DIRECTIONS: Transcribe the stretch of the methods passage from "We conducted mainly" through "populations, and comparisons.", reproducing its wording without alteration.

PROVIDED TEXT:
We summarized all included studies in narrative form and in summary tables (all of which are in the Results section) that succinctly describe the important features of the study population, design, intervention (diagnostic test/disease monitoring), outcomes, results, and study quality. We included diagnostic performance parameters, risk estimates, and their 95 percent confidence intervals and p values where applicable. Results are presented in separate summary tables for each KQ.

We conducted mainly descriptive analyses30 and undertook a qualitative synthesis of studies that addressed the predictive role of the SFLC assay. We did not conduct any meta-analyses of the studies, as there was marked heterogeneity in their designs, populations, and comparisons.

Grading the Body of Evidence for Each KQ

We followed the Methods Guide to grade the strength of the body of evidence (mostly a measure of risk of bias) for each KQ, with modifications, on the basis of on our level of confidence that the evidence reflected the true effect for the major comparisons of interest. The strength of evidence was defined as low, medium, high, or insufficient on the basis of the number of studies, consistency across the studies, and precision of the findings.

We assessed the consistency of the data as either “no inconsistency” or “inconsistency present” (or not applicable if only one study). The direction, magnitude, and statistical significance of all studies were evaluated in assessing consistency, and logical explanations were provided in the presence of equivocal results. We also assessed the precision of the evidence on the basis of the degree of certainty surrounding an effect estimate. A precise estimate was considered an estimate that would allow for a clinically useful conclusion. An imprecise estimate was one for which the confidence interval is wide enough to preclude a conclusion.

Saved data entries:
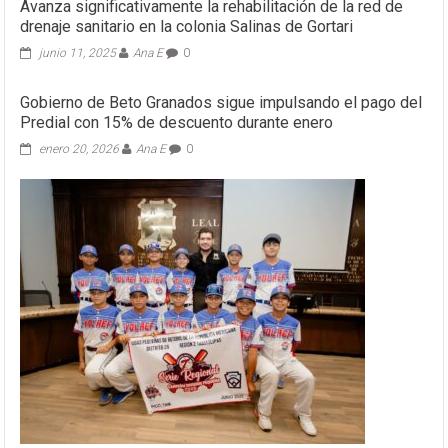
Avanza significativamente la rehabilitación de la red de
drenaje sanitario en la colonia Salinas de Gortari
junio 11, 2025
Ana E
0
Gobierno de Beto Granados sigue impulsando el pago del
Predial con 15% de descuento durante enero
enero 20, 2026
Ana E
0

EXERCISE OUTPUT:
We conducted mainly descriptive analyses30 and undertook a qualitative synthesis of studies that addressed the predictive role of the SFLC assay. We did not conduct any meta-analyses of the studies, as there was marked heterogeneity in their designs, populations, and comparisons.